SUPPLIED ENTRIES →
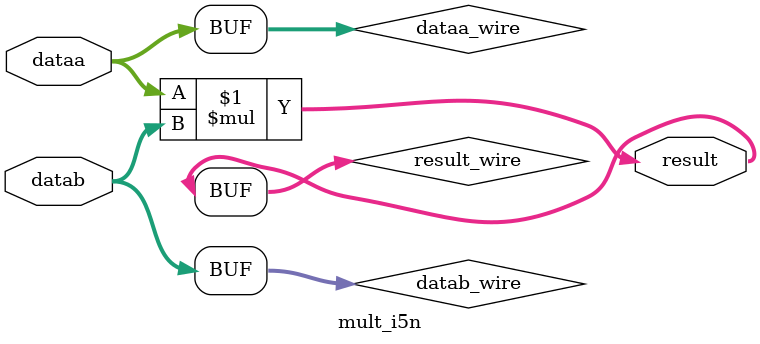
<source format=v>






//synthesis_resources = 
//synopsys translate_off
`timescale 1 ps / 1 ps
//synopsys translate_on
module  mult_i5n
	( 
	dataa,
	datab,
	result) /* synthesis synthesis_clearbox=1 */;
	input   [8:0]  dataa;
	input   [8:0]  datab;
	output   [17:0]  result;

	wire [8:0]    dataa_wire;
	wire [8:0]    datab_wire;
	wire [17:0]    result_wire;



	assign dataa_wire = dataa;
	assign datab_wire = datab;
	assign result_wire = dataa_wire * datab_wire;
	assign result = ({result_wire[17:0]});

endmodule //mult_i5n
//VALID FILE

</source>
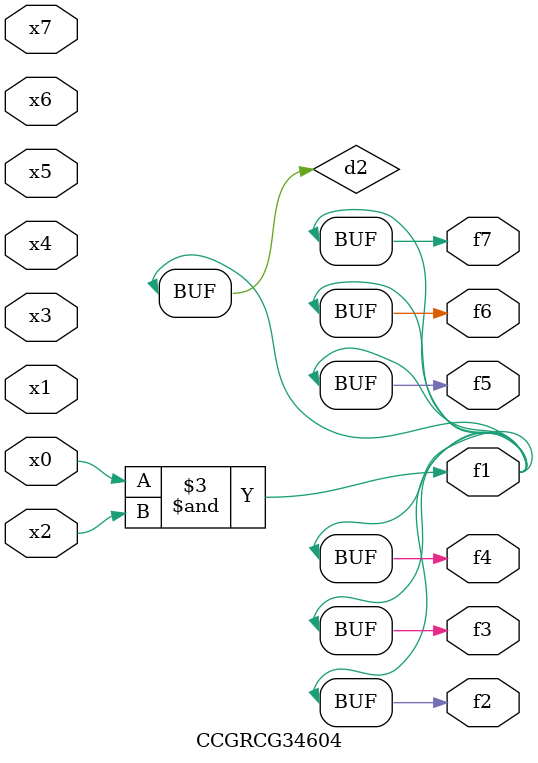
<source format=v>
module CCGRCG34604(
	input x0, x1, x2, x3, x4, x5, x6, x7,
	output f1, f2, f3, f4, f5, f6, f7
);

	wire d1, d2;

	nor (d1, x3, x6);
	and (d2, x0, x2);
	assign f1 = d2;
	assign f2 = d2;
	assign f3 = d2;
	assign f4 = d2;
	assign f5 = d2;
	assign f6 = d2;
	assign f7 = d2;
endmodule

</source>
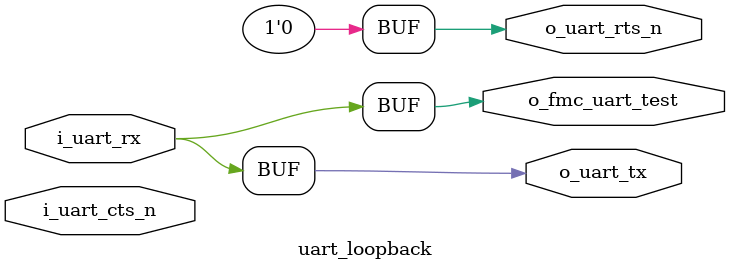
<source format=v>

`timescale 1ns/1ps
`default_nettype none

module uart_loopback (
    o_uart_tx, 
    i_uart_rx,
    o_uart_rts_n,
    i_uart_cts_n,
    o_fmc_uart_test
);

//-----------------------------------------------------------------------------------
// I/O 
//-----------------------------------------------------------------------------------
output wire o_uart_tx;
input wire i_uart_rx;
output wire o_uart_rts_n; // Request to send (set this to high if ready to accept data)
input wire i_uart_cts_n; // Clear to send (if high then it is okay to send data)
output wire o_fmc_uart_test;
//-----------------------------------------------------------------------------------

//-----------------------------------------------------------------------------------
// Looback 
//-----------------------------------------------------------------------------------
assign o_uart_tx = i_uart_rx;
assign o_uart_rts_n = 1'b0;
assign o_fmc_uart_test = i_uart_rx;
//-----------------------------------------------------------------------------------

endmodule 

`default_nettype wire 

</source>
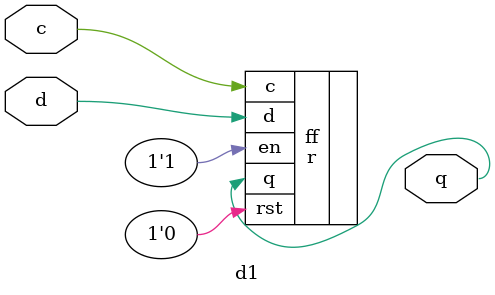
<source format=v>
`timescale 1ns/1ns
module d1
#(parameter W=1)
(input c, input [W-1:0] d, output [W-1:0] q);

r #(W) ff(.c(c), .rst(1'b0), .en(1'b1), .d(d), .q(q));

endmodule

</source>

TASK GOAL → Print exactly, and only, the lines from the line containing "assign o_fmc_uart_test = i_uart_rx;" to the last line of the material above, with every picture left out.

SOLUTION TO THE PROBLEM →
assign o_fmc_uart_test = i_uart_rx;
//-----------------------------------------------------------------------------------

endmodule 

`default_nettype wire 

</source>
<source format=v>
`timescale 1ns/1ns
module d1
#(parameter W=1)
(input c, input [W-1:0] d, output [W-1:0] q);

r #(W) ff(.c(c), .rst(1'b0), .en(1'b1), .d(d), .q(q));

endmodule

</source>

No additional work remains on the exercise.